Bottlenecks are the most important thing to understand when it comes to optimizing the performance of applications, because they will indicate the points in which any type of throttling occurs. In this section we will talk about how concurrency and parallelism can affect the performance of an algorithm based on whether it's bound to the CPU or to I/O operations.
CPU-bound and I/O-bound
CPU-bound
Many algorithms are built around operations that need only the CPU to be completed. The performance of such algorithms will be delimited by the CPU in which they are running, and solely upgrading the CPU will usually improve their performance.
Let's think, for example, of a simple algorithm that takes a word and returns whether it's a palindrome or not:
fun isPalindrome(word: String) : Boolean {
val lcWord = word.toLowerCase()
return lcWord == lcWord.reversed()
}
Now, let's consider that this function is called from another function, filterPalindromes(), which takes a list of words and returns the ones that are palindromes:
fun filterPalindromes(words: List<String>) : List<String> {
return words.filter { isPalindrome(it) }
}
Finally, filterPalindromes() is called from the main method of the application where a list of words has been already defined:
val words = listOf("level", "pope", "needle", "Anna", "Pete", "noon", "stats")
fun main(args: Array<String>) {
filterPalindromes(words).forEach {
println(it)
}
}
In this example, all the parts of the execution depend on the CPU. If the code is updated to send hundreds of thousands of words, filterPalindromes() will take longer. Also, if the code is executed in a faster CPU, the performance will be improved without code changes.
I/O-bound
I/O-bound, on the other hand, are algorithms that rely on input/output devices, so their execution times depend on the speed of those devices, for example, an algorithm that reads a file and passes each word in the document to filterPalindromes() in order to print the palindromes in the document. Changing a few lines of the previous example will do:
fun main(args: Array<String>) {
val words = readWordsFromJson("resources/words.json")
filterPalindromes(words).forEach {
println(it)
}
}
The readWordsFromJson() function will read the file from the filesystem. This is an I/O operation that will depend on the speed at which the file can be read. If the file is stored in a hard drive, the performance of the application will be worse than if the file is stored in an SSD, for example.

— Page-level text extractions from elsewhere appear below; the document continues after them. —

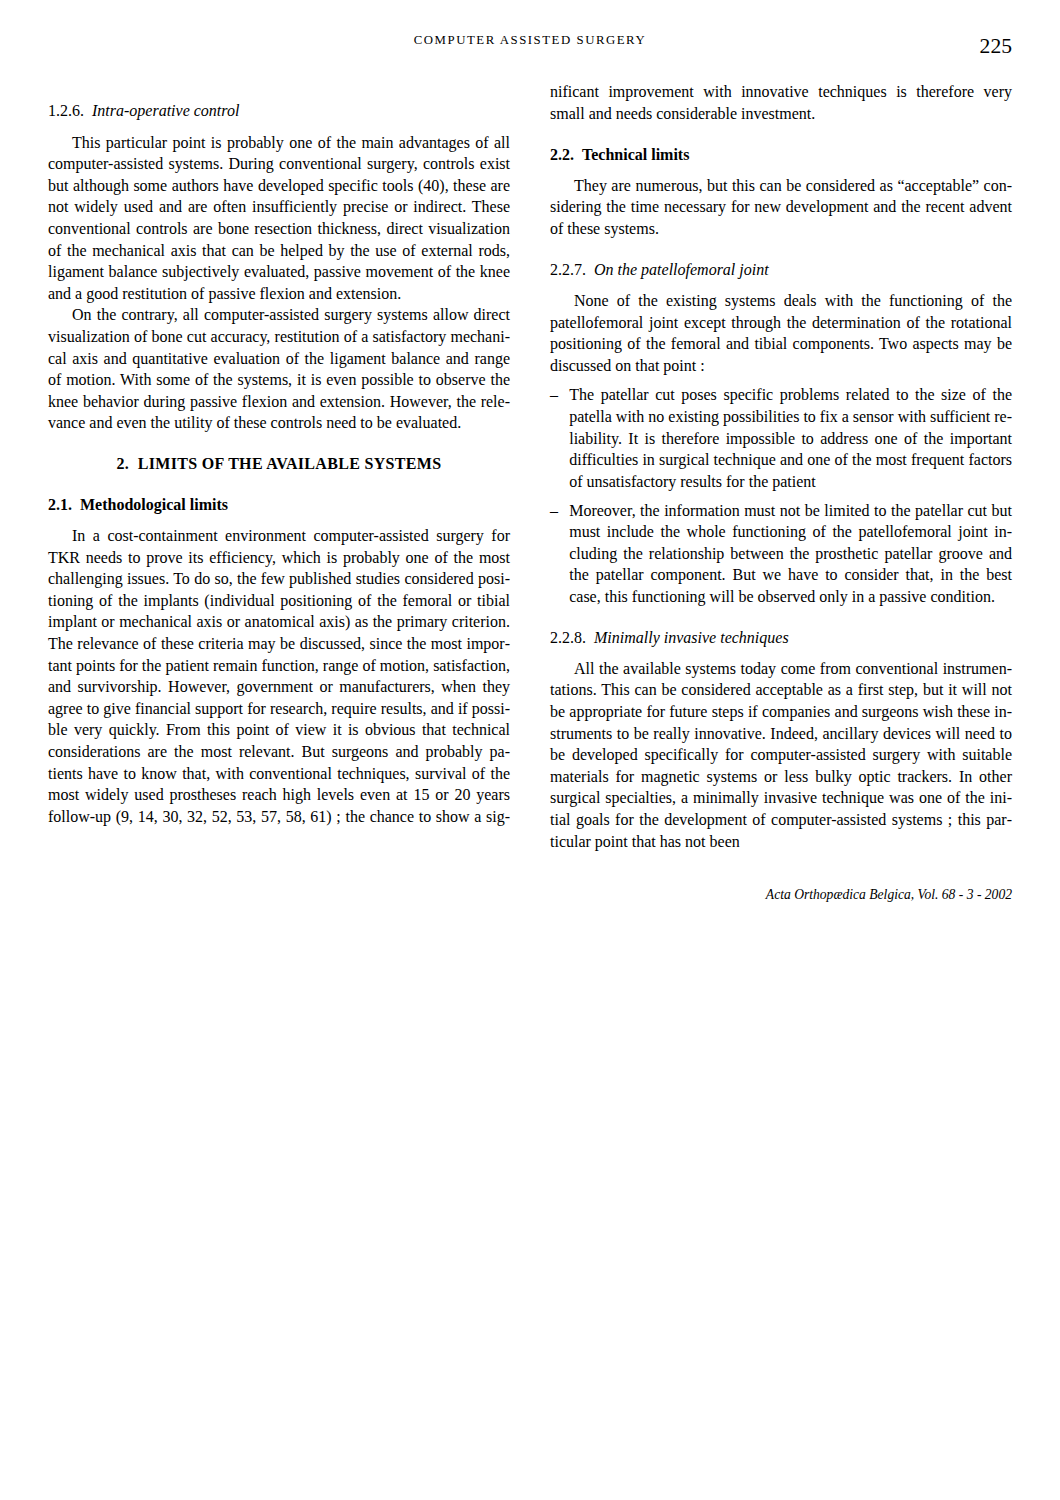Computer assisted surgery 225
1.2.6. Intra-operative control
This particular point is probably one of the main advantages of all computer-assisted systems. During conventional surgery, controls exist but although some authors have developed specific tools (40), these are not widely used and are often insufficiently precise or indirect. These conventional controls are bone resection thickness, direct visualization of the mechanical axis that can be helped by the use of external rods, ligament balance subjectively evaluated, passive movement of the knee and a good restitution of passive flexion and extension.
On the contrary, all computer-assisted surgery systems allow direct visualization of bone cut accuracy, restitution of a satisfactory mechanical axis and quantitative evaluation of the ligament balance and range of motion. With some of the systems, it is even possible to observe the knee behavior during passive flexion and extension. However, the relevance and even the utility of these controls need to be evaluated.
2. Limits of the available systems
2.1. Methodological limits
In a cost-containment environment computer-assisted surgery for TKR needs to prove its efficiency, which is probably one of the most challenging issues. To do so, the few published studies considered positioning of the implants (individual positioning of the femoral or tibial implant or mechanical axis or anatomical axis) as the primary criterion. The relevance of these criteria may be discussed, since the most important points for the patient remain function, range of motion, satisfaction, and survivorship. However, government or manufacturers, when they agree to give financial support for research, require results, and if possible very quickly. From this point of view it is obvious that technical considerations are the most relevant. But surgeons and probably patients have to know that, with conventional techniques, survival of the most widely used prostheses reach high levels even at 15 or 20 years follow-up (9, 14, 30, 32, 52, 53, 57, 58, 61) ; the chance to show a significant improvement with innovative techniques is therefore very small and needs considerable investment.
2.2. Technical limits
They are numerous, but this can be considered as “acceptable” considering the time necessary for new development and the recent advent of these systems.
2.2.7. On the patellofemoral joint
None of the existing systems deals with the functioning of the patellofemoral joint except through the determination of the rotational positioning of the femoral and tibial components. Two aspects may be discussed on that point :
The patellar cut poses specific problems related to the size of the patella with no existing possibilities to fix a sensor with sufficient reliability. It is therefore impossible to address one of the important difficulties in surgical technique and one of the most frequent factors of unsatisfactory results for the patient
Moreover, the information must not be limited to the patellar cut but must include the whole functioning of the patellofemoral joint including the relationship between the prosthetic patellar groove and the patellar component. But we have to consider that, in the best case, this functioning will be observed only in a passive condition.
2.2.8. Minimally invasive techniques
All the available systems today come from conventional instrumentations. This can be considered acceptable as a first step, but it will not be appropriate for future steps if companies and surgeons wish these instruments to be really innovative. Indeed, ancillary devices will need to be developed specifically for computer-assisted surgery with suitable materials for magnetic systems or less bulky optic trackers. In other surgical specialties, a minimally invasive technique was one of the initial goals for the development of computer-assisted systems ; this particular point that has not been
Acta Orthopædica Belgica, Vol. 68 - 3 - 2002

Many other operations, such as networking or receiving input from the peripherals of the computer, are also I/O operations. Algorithms that are I/O-bound will have performance bottleneck based on the I/O operations, and this means that optimizations are dependent on external systems or devices.
Concurrency versus parallelism in CPU-bound algorithms
CPU-bound algorithms will benefit from parallelism but probably not from single-core concurrency. For example, the previous algorithm that takes a list of words and filters the palindromes could be modified so that a thread is created per each 1,000 words received. So, if isPalindrome() receives 3,000 words, the execution could be represented like this:
Single-core execution
If this is executed in a single core, that core will then interleave between the three threads, each time filtering some of the words before switching to the next one. This interleaving process is called context switching.
Context switching adds overhead to the overall process, because it requires saving the state of the current thread and then loading the state of the next one. This overhead makes it likely that this multi-threaded implementation of isPalindrome() will take longer in a single-core machine when compared to the sequential implementation seen before. This happens because the sequential implementation will have one core do all the work but will avoid the context switch.
Parallel execution
If parallel execution is assumed, where each thread is executed in one dedicated core, then the execution of isPalindrome() could be around one third of that of the sequential implementation. Each core will filter its 1,000 words without interruption, reducing the total amount of time needed to complete the operation.
It's important to consider creating a reasonable amount of threads for CPU-bound algorithms, making this decision based on the amount of cores of the current device.. This can be leveraged by using Kotlin's CommonPool, which is a pool of threads created to run CPU-bound algorithms.
Concurrency versus parallelism in I/O-bound algorithms
As seen before, I/O-bound algorithms are constantly waiting on something else. This constant waiting allows single-core devices to use the processor to do other useful tasks while waiting. So concurrent algorithms that are I/O-bound will perform similarly regardless of the execution happening in parallel or in a single core.
It is expected that I/O-bound algorithms will always perform better in concurrent implementations than if they are sequential. So it's recommended for I/O operations to be always executed concurrently. As mentioned before, in GUI applications it's particularly important to not block the UI thread.